• **Directions**
Update the rows below by changing every "slice" to "wedge" and leaving everything else untouched.

╭──

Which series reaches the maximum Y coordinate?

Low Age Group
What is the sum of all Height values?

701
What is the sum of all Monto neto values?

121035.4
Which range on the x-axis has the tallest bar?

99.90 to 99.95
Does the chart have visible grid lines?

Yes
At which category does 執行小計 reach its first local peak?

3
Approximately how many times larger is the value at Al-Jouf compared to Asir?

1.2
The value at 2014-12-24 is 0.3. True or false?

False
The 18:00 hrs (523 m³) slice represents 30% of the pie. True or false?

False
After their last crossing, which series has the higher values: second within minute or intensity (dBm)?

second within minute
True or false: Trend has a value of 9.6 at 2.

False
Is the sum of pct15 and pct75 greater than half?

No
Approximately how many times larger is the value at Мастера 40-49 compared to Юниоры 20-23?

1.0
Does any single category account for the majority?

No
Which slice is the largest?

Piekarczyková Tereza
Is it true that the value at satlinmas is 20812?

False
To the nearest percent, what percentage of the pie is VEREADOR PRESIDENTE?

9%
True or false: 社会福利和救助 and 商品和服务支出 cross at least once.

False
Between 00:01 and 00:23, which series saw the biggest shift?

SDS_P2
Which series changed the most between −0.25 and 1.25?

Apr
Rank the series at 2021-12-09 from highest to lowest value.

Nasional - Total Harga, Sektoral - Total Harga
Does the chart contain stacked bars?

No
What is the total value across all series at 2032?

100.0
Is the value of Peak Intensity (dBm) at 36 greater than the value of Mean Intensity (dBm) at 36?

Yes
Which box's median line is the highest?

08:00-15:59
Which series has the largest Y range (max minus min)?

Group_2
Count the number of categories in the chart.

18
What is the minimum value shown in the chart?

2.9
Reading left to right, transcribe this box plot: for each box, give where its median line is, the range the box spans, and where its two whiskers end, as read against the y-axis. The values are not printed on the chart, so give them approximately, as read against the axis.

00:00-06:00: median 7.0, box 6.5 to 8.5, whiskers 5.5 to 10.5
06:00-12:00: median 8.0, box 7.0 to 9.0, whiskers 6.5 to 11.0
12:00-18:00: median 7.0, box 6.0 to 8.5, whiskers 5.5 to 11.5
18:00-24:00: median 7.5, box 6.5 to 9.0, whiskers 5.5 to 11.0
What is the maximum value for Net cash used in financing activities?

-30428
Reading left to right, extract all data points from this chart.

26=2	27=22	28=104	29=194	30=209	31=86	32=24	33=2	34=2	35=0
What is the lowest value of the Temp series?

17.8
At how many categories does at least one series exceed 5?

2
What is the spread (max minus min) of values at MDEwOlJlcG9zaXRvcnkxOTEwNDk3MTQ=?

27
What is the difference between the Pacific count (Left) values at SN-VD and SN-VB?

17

╰──

• **Solution to this task**
Which series reaches the maximum Y coordinate?

Low Age Group
What is the sum of all Height values?

701
What is the sum of all Monto neto values?

121035.4
Which range on the x-axis has the tallest bar?

99.90 to 99.95
Does the chart have visible grid lines?

Yes
At which category does 執行小計 reach its first local peak?

3
Approximately how many times larger is the value at Al-Jouf compared to Asir?

1.2
The value at 2014-12-24 is 0.3. True or false?

False
The 18:00 hrs (523 m³) wedge represents 30% of the pie. True or false?

False
After their last crossing, which series has the higher values: second within minute or intensity (dBm)?

second within minute
True or false: Trend has a value of 9.6 at 2.

False
Is the sum of pct15 and pct75 greater than half?

No
Approximately how many times larger is the value at Мастера 40-49 compared to Юниоры 20-23?

1.0
Does any single category account for the majority?

No
Which wedge is the largest?

Piekarczyková Tereza
Is it true that the value at satlinmas is 20812?

False
To the nearest percent, what percentage of the pie is VEREADOR PRESIDENTE?

9%
True or false: 社会福利和救助 and 商品和服务支出 cross at least once.

False
Between 00:01 and 00:23, which series saw the biggest shift?

SDS_P2
Which series changed the most between −0.25 and 1.25?

Apr
Rank the series at 2021-12-09 from highest to lowest value.

Nasional - Total Harga, Sektoral - Total Harga
Does the chart contain stacked bars?

No
What is the total value across all series at 2032?

100.0
Is the value of Peak Intensity (dBm) at 36 greater than the value of Mean Intensity (dBm) at 36?

Yes
Which box's median line is the highest?

08:00-15:59
Which series has the largest Y range (max minus min)?

Group_2
Count the number of categories in the chart.

18
What is the minimum value shown in the chart?

2.9
Reading left to right, transcribe this box plot: for each box, give where its median line is, the range the box spans, and where its two whiskers end, as read against the y-axis. The values are not printed on the chart, so give them approximately, as read against the axis.

00:00-06:00: median 7.0, box 6.5 to 8.5, whiskers 5.5 to 10.5
06:00-12:00: median 8.0, box 7.0 to 9.0, whiskers 6.5 to 11.0
12:00-18:00: median 7.0, box 6.0 to 8.5, whiskers 5.5 to 11.5
18:00-24:00: median 7.5, box 6.5 to 9.0, whiskers 5.5 to 11.0
What is the maximum value for Net cash used in financing activities?

-30428
Reading left to right, extract all data points from this chart.

26=2	27=22	28=104	29=194	30=209	31=86	32=24	33=2	34=2	35=0
What is the lowest value of the Temp series?

17.8
At how many categories does at least one series exceed 5?

2
What is the spread (max minus min) of values at MDEwOlJlcG9zaXRvcnkxOTEwNDk3MTQ=?

27
What is the difference between the Pacific count (Left) values at SN-VD and SN-VB?

17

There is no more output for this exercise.